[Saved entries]

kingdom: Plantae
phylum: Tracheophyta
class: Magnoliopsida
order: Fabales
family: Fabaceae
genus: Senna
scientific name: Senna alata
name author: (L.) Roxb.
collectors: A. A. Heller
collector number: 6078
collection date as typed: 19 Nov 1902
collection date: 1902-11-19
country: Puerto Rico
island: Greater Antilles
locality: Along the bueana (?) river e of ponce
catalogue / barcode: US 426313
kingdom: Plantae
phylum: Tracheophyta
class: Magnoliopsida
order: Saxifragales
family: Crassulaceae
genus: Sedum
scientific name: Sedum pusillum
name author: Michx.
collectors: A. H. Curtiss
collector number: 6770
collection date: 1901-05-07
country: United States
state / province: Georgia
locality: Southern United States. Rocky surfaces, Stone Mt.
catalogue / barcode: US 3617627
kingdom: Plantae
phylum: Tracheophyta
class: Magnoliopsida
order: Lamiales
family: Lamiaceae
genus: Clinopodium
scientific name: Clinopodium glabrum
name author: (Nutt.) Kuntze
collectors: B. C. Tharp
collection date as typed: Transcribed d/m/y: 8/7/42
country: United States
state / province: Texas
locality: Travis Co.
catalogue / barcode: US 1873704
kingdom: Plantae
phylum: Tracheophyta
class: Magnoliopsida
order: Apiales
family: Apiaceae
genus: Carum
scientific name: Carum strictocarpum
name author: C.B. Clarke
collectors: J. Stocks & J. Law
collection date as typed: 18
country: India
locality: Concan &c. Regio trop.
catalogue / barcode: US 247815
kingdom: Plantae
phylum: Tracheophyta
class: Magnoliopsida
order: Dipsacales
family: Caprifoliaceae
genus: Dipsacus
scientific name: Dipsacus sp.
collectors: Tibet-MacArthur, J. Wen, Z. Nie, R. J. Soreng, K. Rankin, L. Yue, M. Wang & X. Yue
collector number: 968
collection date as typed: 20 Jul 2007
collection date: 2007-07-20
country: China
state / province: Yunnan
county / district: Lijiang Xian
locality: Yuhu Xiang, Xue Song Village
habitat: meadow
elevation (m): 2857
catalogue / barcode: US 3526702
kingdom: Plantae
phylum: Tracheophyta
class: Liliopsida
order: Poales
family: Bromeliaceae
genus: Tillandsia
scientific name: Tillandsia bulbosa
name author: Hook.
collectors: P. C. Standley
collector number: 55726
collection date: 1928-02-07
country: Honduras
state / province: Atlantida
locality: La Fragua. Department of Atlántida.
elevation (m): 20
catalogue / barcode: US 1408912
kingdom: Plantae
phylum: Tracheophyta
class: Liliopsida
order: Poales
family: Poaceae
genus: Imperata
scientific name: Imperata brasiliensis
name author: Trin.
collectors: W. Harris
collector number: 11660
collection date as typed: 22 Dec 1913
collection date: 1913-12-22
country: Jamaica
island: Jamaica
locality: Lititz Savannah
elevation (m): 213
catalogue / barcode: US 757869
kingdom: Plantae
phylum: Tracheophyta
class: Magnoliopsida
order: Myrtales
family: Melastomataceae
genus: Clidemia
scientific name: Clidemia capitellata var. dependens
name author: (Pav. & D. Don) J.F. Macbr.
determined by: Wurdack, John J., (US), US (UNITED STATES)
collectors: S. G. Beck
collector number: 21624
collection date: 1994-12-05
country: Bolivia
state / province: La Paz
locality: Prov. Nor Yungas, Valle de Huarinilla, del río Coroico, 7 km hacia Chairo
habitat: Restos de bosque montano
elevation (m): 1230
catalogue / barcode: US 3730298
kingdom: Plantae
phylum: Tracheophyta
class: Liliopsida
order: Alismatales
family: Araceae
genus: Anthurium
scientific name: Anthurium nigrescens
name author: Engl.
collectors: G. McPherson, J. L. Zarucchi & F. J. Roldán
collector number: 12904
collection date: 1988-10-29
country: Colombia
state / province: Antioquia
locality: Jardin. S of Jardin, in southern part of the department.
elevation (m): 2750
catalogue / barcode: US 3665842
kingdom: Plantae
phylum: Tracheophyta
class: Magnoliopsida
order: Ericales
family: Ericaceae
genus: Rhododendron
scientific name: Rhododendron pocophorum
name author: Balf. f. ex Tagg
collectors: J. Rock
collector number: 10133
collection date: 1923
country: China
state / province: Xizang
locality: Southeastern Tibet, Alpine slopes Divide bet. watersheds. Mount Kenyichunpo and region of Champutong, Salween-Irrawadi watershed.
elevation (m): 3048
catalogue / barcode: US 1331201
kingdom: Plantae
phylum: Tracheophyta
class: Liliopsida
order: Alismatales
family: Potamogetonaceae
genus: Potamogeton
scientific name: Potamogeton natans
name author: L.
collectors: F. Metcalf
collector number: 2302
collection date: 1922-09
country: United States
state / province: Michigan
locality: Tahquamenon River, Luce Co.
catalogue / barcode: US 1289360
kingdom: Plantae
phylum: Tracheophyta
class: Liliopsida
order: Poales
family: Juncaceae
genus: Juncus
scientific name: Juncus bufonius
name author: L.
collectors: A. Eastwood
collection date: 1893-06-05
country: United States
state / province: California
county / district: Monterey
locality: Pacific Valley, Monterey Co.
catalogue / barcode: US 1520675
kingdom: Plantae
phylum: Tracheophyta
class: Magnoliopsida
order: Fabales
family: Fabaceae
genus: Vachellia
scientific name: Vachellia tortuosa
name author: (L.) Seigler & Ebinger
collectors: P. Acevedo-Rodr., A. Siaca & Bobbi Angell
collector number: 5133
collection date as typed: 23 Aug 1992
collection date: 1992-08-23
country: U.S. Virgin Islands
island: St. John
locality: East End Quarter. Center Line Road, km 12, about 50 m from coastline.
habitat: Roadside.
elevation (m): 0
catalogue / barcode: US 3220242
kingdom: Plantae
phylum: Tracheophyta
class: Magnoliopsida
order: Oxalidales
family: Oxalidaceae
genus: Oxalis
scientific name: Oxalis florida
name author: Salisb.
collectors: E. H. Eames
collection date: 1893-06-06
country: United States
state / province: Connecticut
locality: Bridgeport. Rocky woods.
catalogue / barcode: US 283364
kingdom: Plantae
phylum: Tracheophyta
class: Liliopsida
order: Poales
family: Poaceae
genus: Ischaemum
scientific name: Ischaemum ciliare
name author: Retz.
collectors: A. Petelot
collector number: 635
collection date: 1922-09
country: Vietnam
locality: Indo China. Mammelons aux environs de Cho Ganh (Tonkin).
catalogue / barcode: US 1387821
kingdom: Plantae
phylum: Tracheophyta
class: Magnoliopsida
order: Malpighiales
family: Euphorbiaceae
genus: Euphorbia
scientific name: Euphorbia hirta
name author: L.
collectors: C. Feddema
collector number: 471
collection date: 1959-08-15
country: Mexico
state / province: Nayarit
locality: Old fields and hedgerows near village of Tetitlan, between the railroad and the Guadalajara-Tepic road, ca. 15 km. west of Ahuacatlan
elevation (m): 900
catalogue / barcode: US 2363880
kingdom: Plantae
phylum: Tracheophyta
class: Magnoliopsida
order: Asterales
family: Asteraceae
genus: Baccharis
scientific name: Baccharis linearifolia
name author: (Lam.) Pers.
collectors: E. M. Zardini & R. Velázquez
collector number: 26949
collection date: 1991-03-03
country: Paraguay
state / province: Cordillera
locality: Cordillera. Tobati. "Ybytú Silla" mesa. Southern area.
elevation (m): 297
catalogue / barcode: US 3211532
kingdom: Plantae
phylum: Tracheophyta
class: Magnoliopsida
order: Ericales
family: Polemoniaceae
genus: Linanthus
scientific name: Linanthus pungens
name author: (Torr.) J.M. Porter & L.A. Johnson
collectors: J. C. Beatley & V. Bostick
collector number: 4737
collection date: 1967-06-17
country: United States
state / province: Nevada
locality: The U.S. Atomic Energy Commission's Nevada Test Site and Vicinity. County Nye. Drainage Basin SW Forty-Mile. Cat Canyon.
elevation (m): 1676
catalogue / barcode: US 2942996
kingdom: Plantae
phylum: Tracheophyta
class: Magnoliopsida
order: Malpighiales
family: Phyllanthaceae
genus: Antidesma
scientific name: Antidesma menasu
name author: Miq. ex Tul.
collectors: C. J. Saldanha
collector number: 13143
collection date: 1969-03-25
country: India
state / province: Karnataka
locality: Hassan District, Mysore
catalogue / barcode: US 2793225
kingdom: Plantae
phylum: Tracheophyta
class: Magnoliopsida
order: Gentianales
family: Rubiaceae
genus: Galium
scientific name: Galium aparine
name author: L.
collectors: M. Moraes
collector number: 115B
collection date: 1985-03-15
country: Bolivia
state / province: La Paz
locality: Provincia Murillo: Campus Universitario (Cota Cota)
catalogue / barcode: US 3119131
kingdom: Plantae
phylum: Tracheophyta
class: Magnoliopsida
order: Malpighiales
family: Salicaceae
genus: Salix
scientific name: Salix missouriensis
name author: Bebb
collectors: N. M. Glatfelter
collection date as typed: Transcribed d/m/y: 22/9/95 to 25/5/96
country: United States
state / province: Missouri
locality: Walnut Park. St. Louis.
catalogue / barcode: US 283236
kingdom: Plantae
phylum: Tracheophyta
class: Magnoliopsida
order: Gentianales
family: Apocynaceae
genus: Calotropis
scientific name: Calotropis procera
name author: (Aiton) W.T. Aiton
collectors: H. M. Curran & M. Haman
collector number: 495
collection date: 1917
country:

* Aim:
Write out the lines of the material from the one holding "catalogue / barcode: US 1289360" through the one holding "country: Vietnam", inclusive, with "collectors" replaced by "collected by" and nothing else changed.

* Reply to the task:
catalogue / barcode: US 1289360
kingdom: Plantae
phylum: Tracheophyta
class: Liliopsida
order: Poales
family: Juncaceae
genus: Juncus
scientific name: Juncus bufonius
name author: L.
collected by: A. Eastwood
collection date: 1893-06-05
country: United States
state / province: California
county / district: Monterey
locality: Pacific Valley, Monterey Co.
catalogue / barcode: US 1520675
kingdom: Plantae
phylum: Tracheophyta
class: Magnoliopsida
order: Fabales
family: Fabaceae
genus: Vachellia
scientific name: Vachellia tortuosa
name author: (L.) Seigler & Ebinger
collected by: P. Acevedo-Rodr., A. Siaca & Bobbi Angell
collector number: 5133
collection date as typed: 23 Aug 1992
collection date: 1992-08-23
country: U.S. Virgin Islands
island: St. John
locality: East End Quarter. Center Line Road, km 12, about 50 m from coastline.
habitat: Roadside.
elevation (m): 0
catalogue / barcode: US 3220242
kingdom: Plantae
phylum: Tracheophyta
class: Magnoliopsida
order: Oxalidales
family: Oxalidaceae
genus: Oxalis
scientific name: Oxalis florida
name author: Salisb.
collected by: E. H. Eames
collection date: 1893-06-06
country: United States
state / province: Connecticut
locality: Bridgeport. Rocky woods.
catalogue / barcode: US 283364
kingdom: Plantae
phylum: Tracheophyta
class: Liliopsida
order: Poales
family: Poaceae
genus: Ischaemum
scientific name: Ischaemum ciliare
name author: Retz.
collected by: A. Petelot
collector number: 635
collection date: 1922-09
country: Vietnam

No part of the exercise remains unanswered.